RSI is similar to Stochastic in that it identifies overbought and oversold conditions in the market.

It is also scaled from 0 to 100.

Typically, readings of 30 or lower indicate oversold market conditions and an increase in the possibility of price strengthening (going up).

Some traders interpret that an oversold currency pair is an indication that the falling trend is likely to reverse, which means it’s an opportunity to buy.

Readings of 70 or higher indicate overbought conditions and an increase in the possibility of price weakening (going down).

Some traders interpret that an overbought currency pair is an indication that the rising trend is likely to reverse, which means it’s an opportunity to sell.

RSI used on Charts

In addition to the overbought and oversold indicators mentioned above, traders who use the Relative Strength Index (RSI) indicator also look for centerline crossovers. 

A movement from below the centerline (50) to above indicates a rising trend.

A rising centerline crossover occurs when the RSI value crosses ABOVE the 50 line on the scale, moving towards the 70 line. This indicates the market trend is increasing in strength, and is seen as a bullish signal until the RSI approaches the 70 line.

A movement from above the centerline (50) to below indicates a falling trend.

A falling centerline crossover occurs when the RSI value crosses BELOW the 50 line on the scale, moving towards the 30 line.
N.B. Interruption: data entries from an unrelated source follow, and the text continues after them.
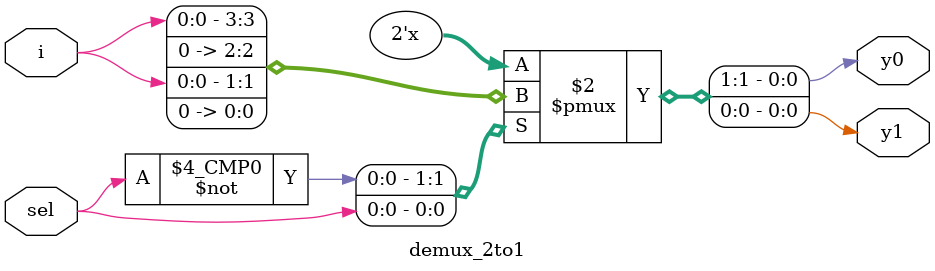
<source format=v>
`timescale 1ns / 1ps


module demux_2to1(
                    input sel,
                    input i,
                    output reg y0,y1);
    
  always @(*) begin
    case(sel)
      'h0: {y0,y1} = {i,1'b0};
      'h1: {y0,y1} = {1'b0,i,1'b0};
      default: $display("Invalid sel input");
    endcase
  end
endmodule
</source>
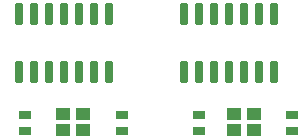
<source format=gbr>
%TF.GenerationSoftware,Altium Limited,Altium Designer,23.6.0 (18)*%
G04 Layer_Color=8421504*
%FSLAX26Y26*%
%MOIN*%
%TF.SameCoordinates,9B35E0B2-5C19-4761-B797-B6A5D59CF105*%
%TF.FilePolarity,Positive*%
%TF.FileFunction,Paste,Top*%
%TF.Part,Single*%
G01*
G75*
%TA.AperFunction,SMDPad,CuDef*%
%ADD10R,0.038976X0.030709*%
G04:AMPARAMS|DCode=11|XSize=74.803mil|YSize=23.622mil|CornerRadius=2.953mil|HoleSize=0mil|Usage=FLASHONLY|Rotation=90.000|XOffset=0mil|YOffset=0mil|HoleType=Round|Shape=RoundedRectangle|*
%AMROUNDEDRECTD11*
21,1,0.074803,0.017716,0,0,90.0*
21,1,0.068897,0.023622,0,0,90.0*
1,1,0.005906,0.008858,0.034449*
1,1,0.005906,0.008858,-0.034449*
1,1,0.005906,-0.008858,-0.034449*
1,1,0.005906,-0.008858,0.034449*
%
%ADD11ROUNDEDRECTD11*%
%ADD12R,0.047244X0.039370*%
D10*
X7831000Y2587560D02*
D03*
Y2532440D02*
D03*
X8155000Y2587560D02*
D03*
Y2532440D02*
D03*
X8411000Y2587560D02*
D03*
Y2532440D02*
D03*
X8721000Y2587560D02*
D03*
Y2532440D02*
D03*
D11*
X7811000Y2921734D02*
D03*
X7861000D02*
D03*
X7911000D02*
D03*
X7961000D02*
D03*
X8011000D02*
D03*
X8061000D02*
D03*
X8111000D02*
D03*
Y2728426D02*
D03*
X8061000D02*
D03*
X8011000D02*
D03*
X7961000D02*
D03*
X7911000D02*
D03*
X7861000D02*
D03*
X7811000D02*
D03*
X8361000D02*
D03*
X8411000D02*
D03*
X8461000D02*
D03*
X8511000D02*
D03*
X8661000D02*
D03*
Y2921734D02*
D03*
X8611000D02*
D03*
X8411000D02*
D03*
X8361000D02*
D03*
X8511000D02*
D03*
X8461000D02*
D03*
X8561000D02*
D03*
X8611000Y2728426D02*
D03*
X8561000D02*
D03*
D12*
X7959536Y2587952D02*
D03*
X8026464Y2536770D02*
D03*
X8529536Y2587952D02*
D03*
X8596464Y2536770D02*
D03*
X7959536D02*
D03*
X8026464Y2587952D02*
D03*
X8596464D02*
D03*
X8529536Y2536770D02*
D03*
%TF.MD5,5f575d192582a21461f95bfa92e3c590*%
M02*

</source>
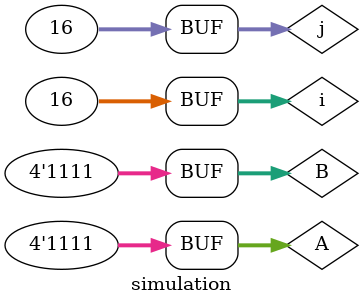
<source format=v>
`include "bcd.v"
module simulation();
    integer i = 0, j = 0;
    reg [3:0]A,B;
    wire [3:0]out;
    bcdflow uut(A,B,out);
    initial begin 
        $dumpfile ("flowWave.vcd");
        $dumpvars (0,simulation);
        for (i = 0; i<16 ; i = i + 1)
        begin
            A = i;
            for (j = 0; j<16; j = j + 1)
            begin
                B =j;
                #10;
            end
        end
    end
endmodule
</source>
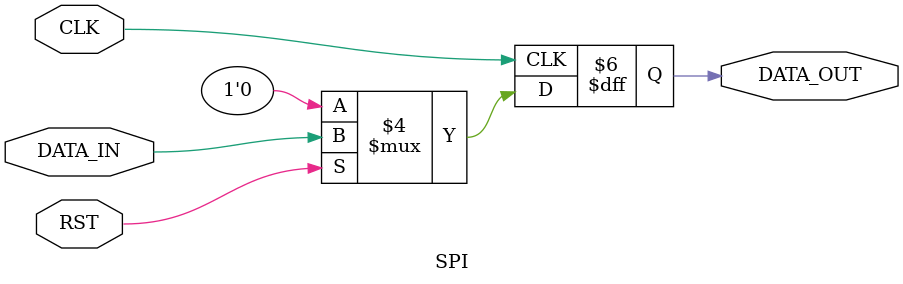
<source format=v>
`timescale 1ns / 1ps


module stim_rec(
input wire CLK,
input wire DATA_IN,
input wire [4:0] ARR_SEL,
input wire RST,
output reg [6:0]DAC0,
output reg [6:0]DAC1,
output reg [6:0]DAC2,
output reg [6:0]DAC3,
output reg [6:0]DAC4,
output reg [6:0]DAC5,
output reg [6:0]DAC6,
output reg [6:0]DAC7,
output reg [6:0]DAC8,
output reg [6:0]DAC9,
output reg [6:0]DAC10,
output reg [6:0]DAC11,
output reg [6:0]DAC12,
output reg [6:0]DAC13,
output reg [6:0]DAC14,
output reg [6:0]DAC15,
output reg [15:0]MUX
    );
    //where is output??????
    
    reg ARR0 = 0;
    reg ARR1 = 0;
    reg ARR2 = 0;
    reg ARR3 = 0;
    reg ARR4 = 0;
    reg ARR5 = 0;
    reg ARR6 = 0;
    reg ARR7 = 0;
    reg ARR8 = 0;
    reg ARR9 = 0;
    reg ARR10 = 0;
    reg ARR11 = 0;
    reg ARR12 = 0;
    reg ARR13 = 0;
    reg ARR14 = 0;
    reg ARR15 = 0;
    
    always @(*)
    begin
    case(ARR_SEL)
        4'b1111: ARR0 <= 1;
        4'b1101: ARR1 <= 1;
        4'b1110: ARR2 <= 1;
        4'b1100: ARR3 <= 1;
        4'b0111: ARR4 <= 1;
        4'b0101: ARR5 <= 1;
        4'b0110: ARR6 <= 1;
        4'b0100: ARR7 <= 1;
        4'b1011: ARR8 <= 1;
        4'b1001: ARR9 <= 1;
        4'b1010: ARR10 <= 1;
        4'b1000: ARR11 <= 1;
        4'b0011: ARR12 <= 1;
        4'b0001: ARR13 <= 1;
        4'b0010: ARR14 <= 1;
        4'b0000: ARR15 <= 1;
        
    endcase
    end
    
    
    always @(posedge CLK) 
    begin
    
    if(ARR_SEL[4] && ARR0)
    DAC0 <= dac;
    
    if(ARR_SEL[4] && ARR1)
    DAC1 <= dac;
    
    if(ARR_SEL[4] && ARR2)
    DAC2 <= dac;
    
    if(ARR_SEL[4] && ARR3)
    DAC3 <= dac;
    
    if(ARR_SEL[4] && ARR4)
    DAC4 <= dac;
    
    if(ARR_SEL[4] && ARR5)
    DAC5 <= dac;
    
    if(ARR_SEL[4] && ARR6)
    DAC6 <= dac;
    
    if(ARR_SEL[4] && ARR7)
    DAC7 <= dac;
    
    if(ARR_SEL[4] && ARR8)
    DAC8 <= dac;
    
    if(ARR_SEL[4] && ARR9)
    DAC9 <= dac;
    
    if(ARR_SEL[4] && ARR10)
    DAC10 <= dac;
    
    if(ARR_SEL[4] && ARR11)
    DAC11 <= dac;
    
    if(ARR_SEL[4] && ARR12)
    DAC12 <= dac;
    
    if(ARR_SEL[4] && ARR13)
    DAC13 <= dac;
    
    if(ARR_SEL[4] && ARR14)
    DAC14 <= dac;
    
    if(ARR_SEL[4] && ARR15)
    DAC15 <= dac;
    
    if(~ARR_SEL[4])
    MUX <= mux;
    
    end
    
    
    wire [15:0]mux;
    wire [6:0]dac;
    
    sevenbitSPI insdac(.DATA_IN(DATA_IN),.RST(RST),.CLK(CLK),.SHIFTOUT(dac));
    sixteenbitSPI insmux(.DATA_IN(DATA_IN),.RST(RST),.CLK(CLK),.SHIFTOUT(mux));    
   




	endmodule

module sevenbitSPI(
input wire DATA_IN,
input wire RST,
input wire CLK,
output wire [6:0]SHIFTOUT
    );
    
    SPI ins0(.CLK(CLK),.DATA_IN(DATA_IN),.DATA_OUT(SHIFTOUT[0]),.RST(RST));
    SPI ins1(.CLK(CLK),.DATA_IN(SHIFTOUT[0]),.DATA_OUT(SHIFTOUT[1]),.RST(RST));
    SPI ins2(.CLK(CLK),.DATA_IN(SHIFTOUT[1]),.DATA_OUT(SHIFTOUT[2]),.RST(RST));
    SPI ins3(.CLK(CLK),.DATA_IN(SHIFTOUT[2]),.DATA_OUT(SHIFTOUT[3]),.RST(RST));
    SPI ins4(.CLK(CLK),.DATA_IN(SHIFTOUT[3]),.DATA_OUT(SHIFTOUT[4]),.RST(RST));
    SPI ins5(.CLK(CLK),.DATA_IN(SHIFTOUT[4]),.DATA_OUT(SHIFTOUT[5]),.RST(RST));
    SPI ins6(.CLK(CLK),.DATA_IN(SHIFTOUT[5]),.DATA_OUT(SHIFTOUT[6]),.RST(RST));
    
endmodule


module sixteenbitSPI(
input wire DATA_IN,
input wire RST,
input wire CLK,
output wire [15:0]SHIFTOUT
    );
    
    SPI ins0(.CLK(CLK),.DATA_IN(DATA_IN),.DATA_OUT(SHIFTOUT[0]),.RST(RST));
    SPI ins1(.CLK(CLK),.DATA_IN(SHIFTOUT[0]),.DATA_OUT(SHIFTOUT[1]),.RST(RST));
    SPI ins2(.CLK(CLK),.DATA_IN(SHIFTOUT[1]),.DATA_OUT(SHIFTOUT[2]),.RST(RST));
    SPI ins3(.CLK(CLK),.DATA_IN(SHIFTOUT[2]),.DATA_OUT(SHIFTOUT[3]),.RST(RST));
    SPI ins4(.CLK(CLK),.DATA_IN(SHIFTOUT[3]),.DATA_OUT(SHIFTOUT[4]),.RST(RST));
    SPI ins5(.CLK(CLK),.DATA_IN(SHIFTOUT[4]),.DATA_OUT(SHIFTOUT[5]),.RST(RST));
    SPI ins6(.CLK(CLK),.DATA_IN(SHIFTOUT[5]),.DATA_OUT(SHIFTOUT[6]),.RST(RST));
    SPI ins7(.CLK(CLK),.DATA_IN(SHIFTOUT[6]),.DATA_OUT(SHIFTOUT[7]),.RST(RST));
    SPI ins8(.CLK(CLK),.DATA_IN(SHIFTOUT[7]),.DATA_OUT(SHIFTOUT[8]),.RST(RST));
    SPI ins9(.CLK(CLK),.DATA_IN(SHIFTOUT[8]),.DATA_OUT(SHIFTOUT[9]),.RST(RST));
    SPI ins10(.CLK(CLK),.DATA_IN(SHIFTOUT[9]),.DATA_OUT(SHIFTOUT[10]),.RST(RST));
    SPI ins11(.CLK(CLK),.DATA_IN(SHIFTOUT[10]),.DATA_OUT(SHIFTOUT[11]),.RST(RST));
    SPI ins12(.CLK(CLK),.DATA_IN(SHIFTOUT[11]),.DATA_OUT(SHIFTOUT[12]),.RST(RST));
    SPI ins13(.CLK(CLK),.DATA_IN(SHIFTOUT[12]),.DATA_OUT(SHIFTOUT[13]),.RST(RST));
    SPI ins14(.CLK(CLK),.DATA_IN(SHIFTOUT[13]),.DATA_OUT(SHIFTOUT[14]),.RST(RST));
    SPI ins15(.CLK(CLK),.DATA_IN(SHIFTOUT[14]),.DATA_OUT(SHIFTOUT[15]),.RST(RST));
    
endmodule


module SPI(
input wire CLK,
input wire DATA_IN,
output reg DATA_OUT,
input wire RST);

always @(posedge CLK)
begin
    if(~RST)
        DATA_OUT <= 1'b0;
    else
        DATA_OUT <= DATA_IN;
end

endmodule



</source>
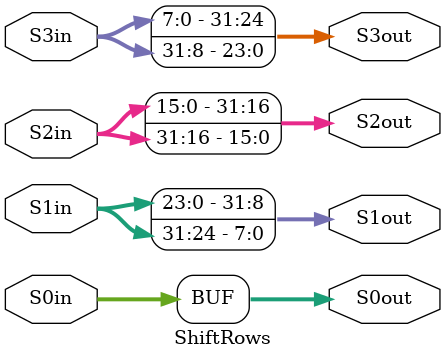
<source format=v>
module ShiftRows (
	S0in, S1in, S2in, S3in,
	S0out, S1out, S2out, S3out
);

input [31:0] S0in, S1in, S2in, S3in;
output [31:0] S0out, S1out, S2out, S3out;

assign S0out = S0in;
assign S1out = {S1in[23:0],S1in[31:24]};
assign S2out = {S2in[15:0],S2in[31:16]};
assign S3out = {S3in[7:0],S3in[31:8]};

endmodule
</source>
This indicates the market trend is weakening in strength, and is seen as a bearish signal until the RSI approaches the 30 line.

How to Trade Using RSI

RSI can be used just like the Stochastic indicator.

We can use it to pick potential tops and bottoms depending on whether the market is overbought or oversold.

Below is a 4-hour chart of EUR/USD.

Using RSI to pick tops and bottoms=

EUR/USD had been dropping the week, falling about 400 pips over the course of two weeks.

On June 7, it was already trading below the 1.2000 handle.

However, RSI dropped below 30, signaling that there might be no more sellers left in the market and that the move could be over.

Price then reversed and headed back up over the next couple of weeks.

Determining the Trend using RSI

RSI is a very popular tool because it can also be used to confirm trend formations.

If you think a trend is forming, take a quick look at the RSI and look at whether it is above or below 50.

If you are looking at a possible UPTREND, then make sure the RSI is above 50.

If you are looking at a possible DOWNTREND, then make sure the RSI is below 50.

RSI goes below 50 on a downtrend

At the beginning of the chart above, we can see that a possible downtrend was forming.

To avoid fakeouts, we can wait for RSI to cross below 50 to confirm our trend.

Sure enough, as RSI passes below 50, it is a good confirmation that a downtrend has actually formed.